→ **TASK INPUT**:

_____

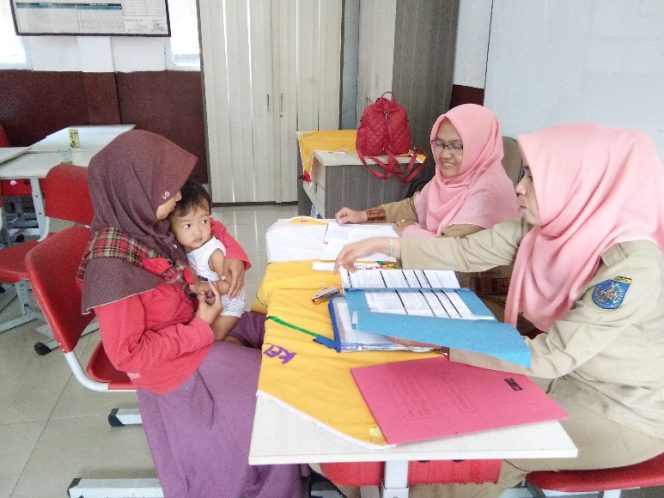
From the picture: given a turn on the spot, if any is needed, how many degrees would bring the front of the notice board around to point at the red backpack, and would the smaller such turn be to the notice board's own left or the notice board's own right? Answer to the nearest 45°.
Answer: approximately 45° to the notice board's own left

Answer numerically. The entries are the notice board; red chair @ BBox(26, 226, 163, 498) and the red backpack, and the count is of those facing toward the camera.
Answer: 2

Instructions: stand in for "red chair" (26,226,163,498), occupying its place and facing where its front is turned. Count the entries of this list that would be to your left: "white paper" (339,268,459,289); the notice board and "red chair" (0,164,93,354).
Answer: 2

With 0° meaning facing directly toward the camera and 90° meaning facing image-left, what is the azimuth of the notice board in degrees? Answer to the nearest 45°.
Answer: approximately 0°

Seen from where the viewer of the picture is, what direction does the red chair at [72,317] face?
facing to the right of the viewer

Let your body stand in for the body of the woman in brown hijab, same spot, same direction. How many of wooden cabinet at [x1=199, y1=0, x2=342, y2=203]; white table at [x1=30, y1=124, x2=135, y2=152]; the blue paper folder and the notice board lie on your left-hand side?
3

_____

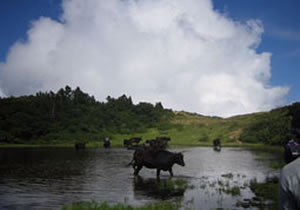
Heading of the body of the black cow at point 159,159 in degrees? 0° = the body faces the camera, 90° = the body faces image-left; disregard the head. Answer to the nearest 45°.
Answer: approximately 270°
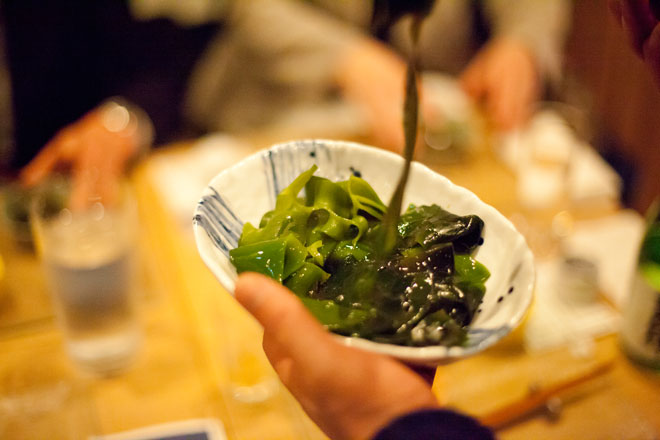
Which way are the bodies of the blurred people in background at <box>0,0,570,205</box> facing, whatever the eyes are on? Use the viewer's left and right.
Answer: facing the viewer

_____

→ **TRY IT**:
Output the rows from the line with "Seen from where" up to and including the line with "facing to the right of the viewer" as a two-column CSV with the header entry,answer. Give one CSV record per row, with each field in double quotes and any line breaks turned into spaces.

→ **TASK OUTPUT**:
entry,answer
"Seen from where the viewer of the picture is, what direction does the red chair at [72,317] face?","facing to the right of the viewer"